» **Exercise goal**: Please copy each line below that contains the word "right".

____

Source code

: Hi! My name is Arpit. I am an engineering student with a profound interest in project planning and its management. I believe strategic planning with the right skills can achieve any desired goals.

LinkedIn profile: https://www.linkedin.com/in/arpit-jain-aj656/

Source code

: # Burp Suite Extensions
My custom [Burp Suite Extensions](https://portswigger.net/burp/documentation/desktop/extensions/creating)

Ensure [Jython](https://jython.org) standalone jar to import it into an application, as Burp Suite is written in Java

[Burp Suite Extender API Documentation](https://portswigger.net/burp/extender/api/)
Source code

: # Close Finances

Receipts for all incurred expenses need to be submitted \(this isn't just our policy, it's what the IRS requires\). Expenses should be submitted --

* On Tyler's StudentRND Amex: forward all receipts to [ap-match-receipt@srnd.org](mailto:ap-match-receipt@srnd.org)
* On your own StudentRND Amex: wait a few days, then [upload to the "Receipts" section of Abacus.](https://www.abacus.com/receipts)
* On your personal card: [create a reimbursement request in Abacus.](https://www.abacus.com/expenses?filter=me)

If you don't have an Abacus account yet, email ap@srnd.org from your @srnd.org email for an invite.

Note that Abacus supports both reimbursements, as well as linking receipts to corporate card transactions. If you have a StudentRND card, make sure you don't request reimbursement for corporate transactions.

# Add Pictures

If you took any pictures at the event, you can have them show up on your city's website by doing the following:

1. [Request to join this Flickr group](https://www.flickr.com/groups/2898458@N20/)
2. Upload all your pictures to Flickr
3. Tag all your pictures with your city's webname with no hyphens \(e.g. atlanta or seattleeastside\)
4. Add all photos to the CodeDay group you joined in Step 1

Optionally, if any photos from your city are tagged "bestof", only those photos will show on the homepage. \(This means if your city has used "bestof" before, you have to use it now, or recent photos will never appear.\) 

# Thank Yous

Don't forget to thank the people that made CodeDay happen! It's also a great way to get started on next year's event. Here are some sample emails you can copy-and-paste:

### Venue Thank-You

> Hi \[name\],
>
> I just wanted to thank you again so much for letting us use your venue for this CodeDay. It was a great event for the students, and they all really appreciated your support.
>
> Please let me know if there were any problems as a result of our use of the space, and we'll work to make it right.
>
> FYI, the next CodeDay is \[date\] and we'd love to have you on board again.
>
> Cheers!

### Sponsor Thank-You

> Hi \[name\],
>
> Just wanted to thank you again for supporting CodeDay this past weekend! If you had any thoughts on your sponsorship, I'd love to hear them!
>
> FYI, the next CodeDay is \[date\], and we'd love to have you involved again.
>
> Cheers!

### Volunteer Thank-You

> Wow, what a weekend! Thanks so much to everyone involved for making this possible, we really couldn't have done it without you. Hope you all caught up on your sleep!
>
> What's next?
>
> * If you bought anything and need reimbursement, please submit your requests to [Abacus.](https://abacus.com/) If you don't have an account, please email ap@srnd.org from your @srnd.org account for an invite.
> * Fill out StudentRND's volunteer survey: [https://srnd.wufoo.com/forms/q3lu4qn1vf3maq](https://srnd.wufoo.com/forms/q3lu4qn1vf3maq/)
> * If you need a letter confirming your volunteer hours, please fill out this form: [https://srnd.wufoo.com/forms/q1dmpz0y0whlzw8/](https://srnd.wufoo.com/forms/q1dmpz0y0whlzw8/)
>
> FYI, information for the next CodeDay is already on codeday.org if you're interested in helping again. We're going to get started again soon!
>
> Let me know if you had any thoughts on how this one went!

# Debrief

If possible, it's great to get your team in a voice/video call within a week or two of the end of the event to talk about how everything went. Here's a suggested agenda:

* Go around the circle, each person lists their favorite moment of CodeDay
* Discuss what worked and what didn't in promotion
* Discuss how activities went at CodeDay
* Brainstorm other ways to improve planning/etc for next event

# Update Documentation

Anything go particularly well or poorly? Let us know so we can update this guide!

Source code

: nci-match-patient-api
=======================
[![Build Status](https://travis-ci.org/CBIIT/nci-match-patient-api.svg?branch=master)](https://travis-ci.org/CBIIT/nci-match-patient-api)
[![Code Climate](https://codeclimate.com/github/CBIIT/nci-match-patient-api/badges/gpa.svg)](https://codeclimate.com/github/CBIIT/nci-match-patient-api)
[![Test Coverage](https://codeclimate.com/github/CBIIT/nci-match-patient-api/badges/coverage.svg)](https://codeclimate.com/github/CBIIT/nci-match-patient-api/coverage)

____

» **Answer to this task**:
: Hi! My name is Arpit. I am an engineering student with a profound interest in project planning and its management. I believe strategic planning with the right skills can achieve any desired goals.
> Please let me know if there were any problems as a result of our use of the space, and we'll work to make it right.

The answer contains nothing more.